--- Start GIVEN DATA ---

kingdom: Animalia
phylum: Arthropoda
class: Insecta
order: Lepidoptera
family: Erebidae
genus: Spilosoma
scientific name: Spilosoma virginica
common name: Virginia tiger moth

--- End GIVEN DATA ---
--- Start GIVEN DATA ---

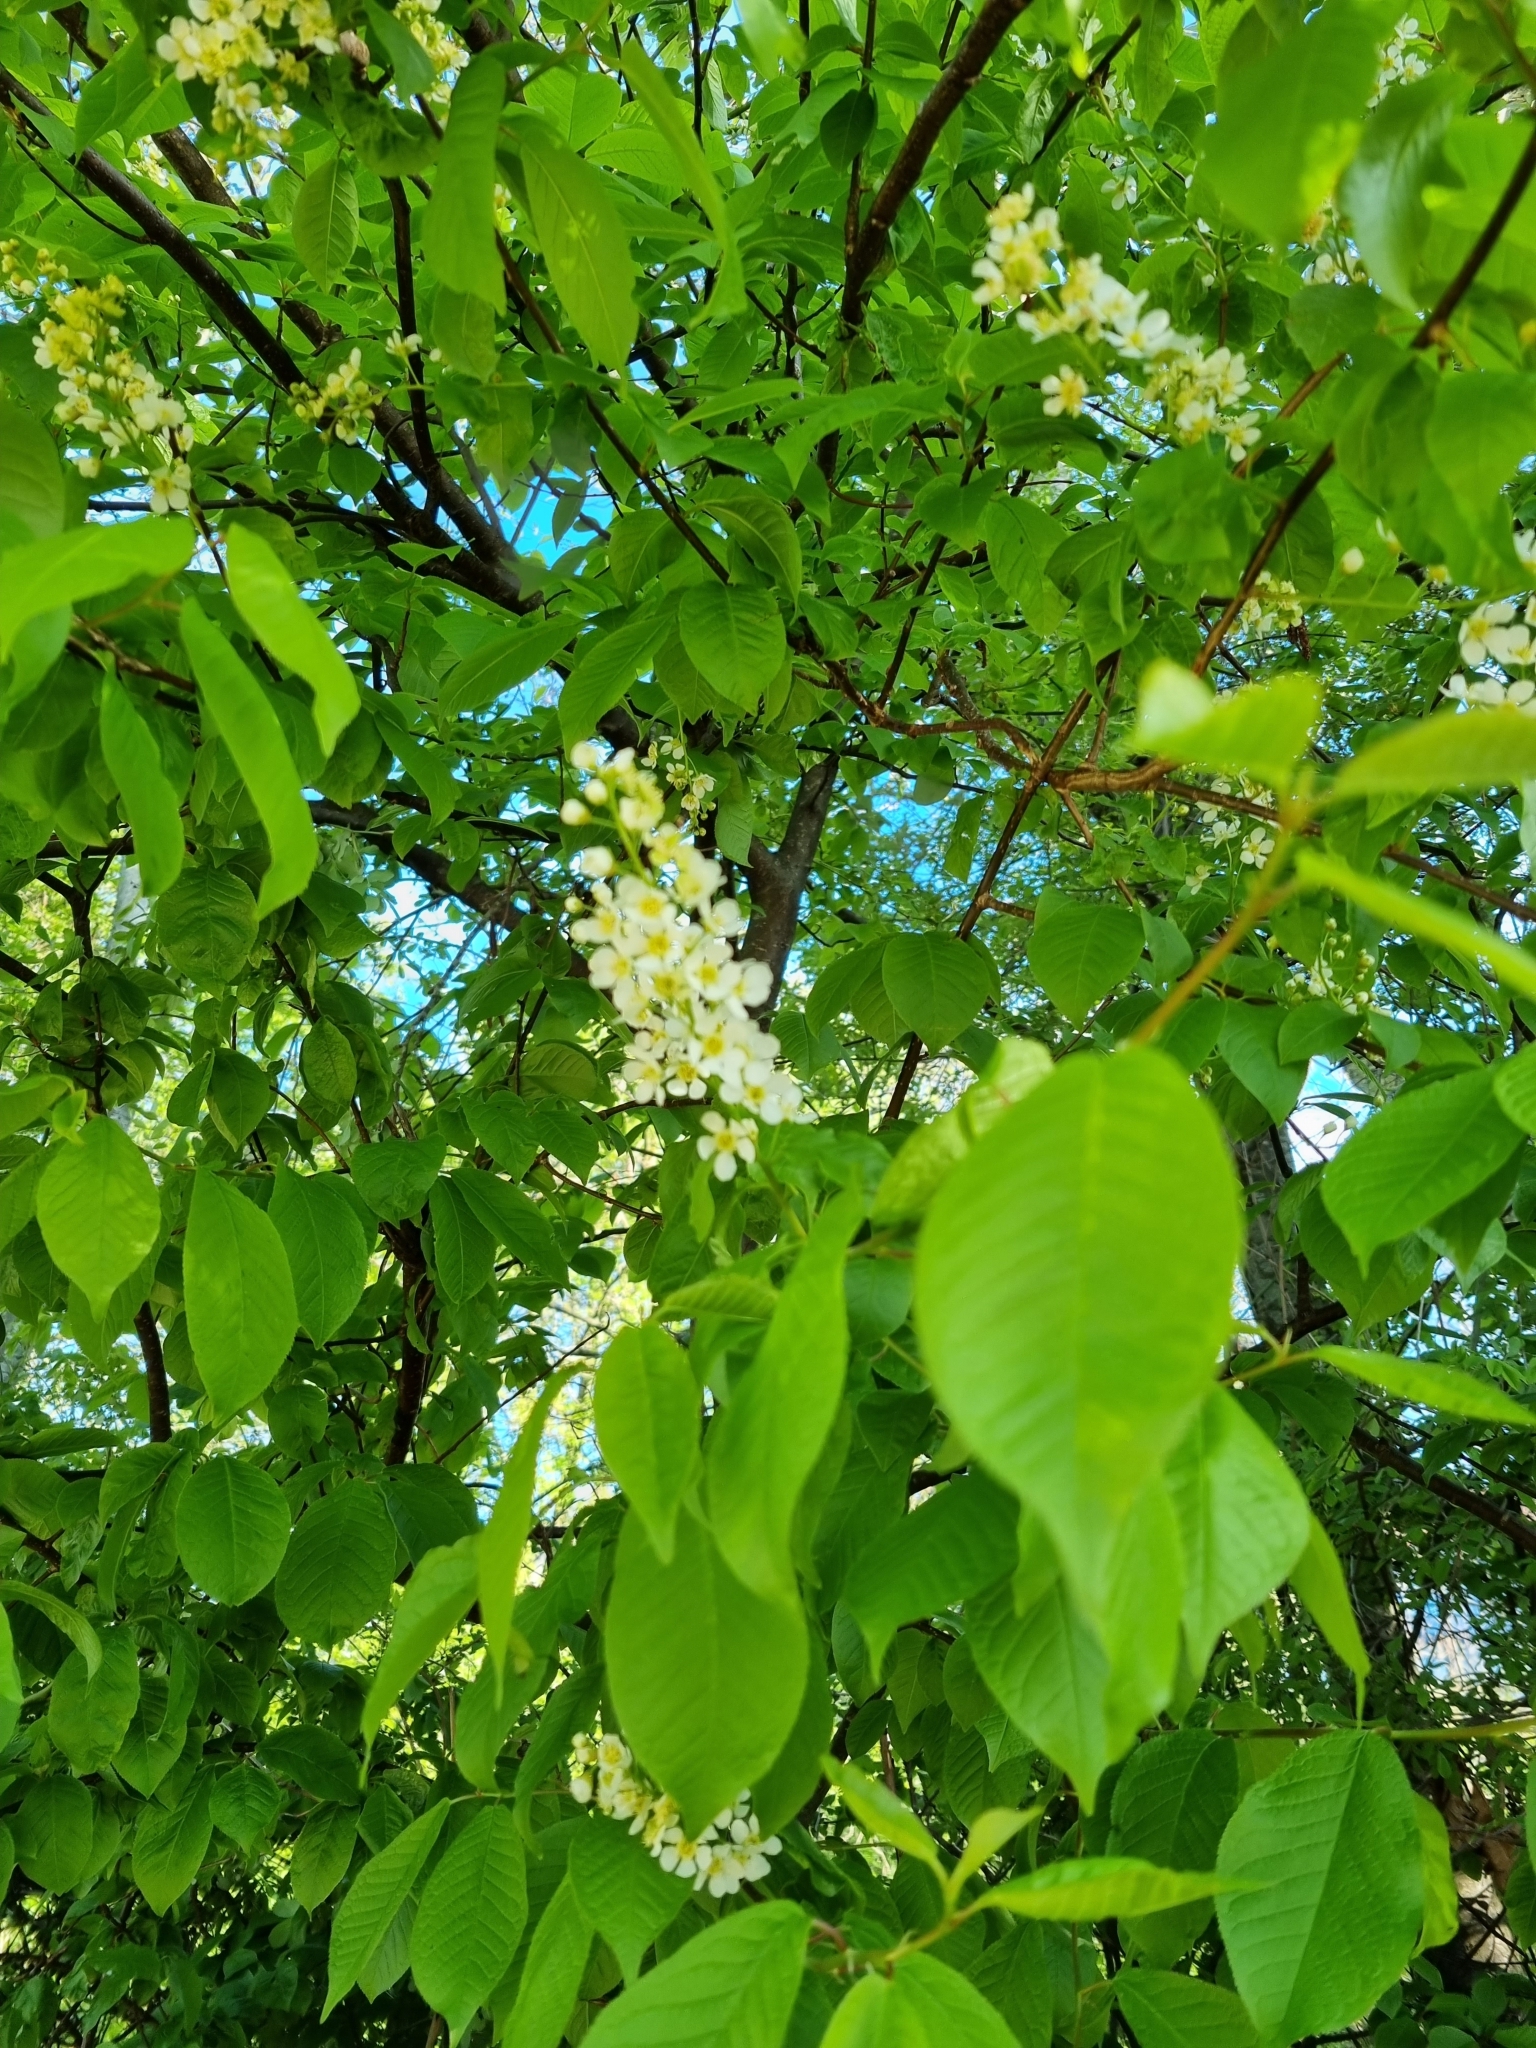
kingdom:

--- End GIVEN DATA ---

**PROBLEM STATEMENT**. Please reproduce the lines of the material above, from the one holding "kingdom: Animalia" through the one holding "scientific name: Spilosoma virginica", both included.

**RESPONSE TO THE TASK**.
kingdom: Animalia
phylum: Arthropoda
class: Insecta
order: Lepidoptera
family: Erebidae
genus: Spilosoma
scientific name: Spilosoma virginica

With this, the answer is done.